WORK TASK: What is needed here is every line of the records that includes "left".

[Structured pose outputs]
╭──

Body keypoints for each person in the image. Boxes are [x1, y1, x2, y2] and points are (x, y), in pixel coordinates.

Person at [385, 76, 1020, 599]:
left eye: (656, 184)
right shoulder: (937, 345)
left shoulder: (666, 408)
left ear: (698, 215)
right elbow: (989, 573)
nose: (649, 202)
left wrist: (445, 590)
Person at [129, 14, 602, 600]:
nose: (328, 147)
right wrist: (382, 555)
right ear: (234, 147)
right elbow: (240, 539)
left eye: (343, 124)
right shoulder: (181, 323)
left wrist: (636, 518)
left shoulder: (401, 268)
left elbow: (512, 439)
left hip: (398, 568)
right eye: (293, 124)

╰──

WRITTEN ANSWER:
left eye: (656, 184)
left shoulder: (666, 408)
left ear: (698, 215)
left wrist: (445, 590)
left eye: (343, 124)
left wrist: (636, 518)
left shoulder: (401, 268)
left elbow: (512, 439)
left hip: (398, 568)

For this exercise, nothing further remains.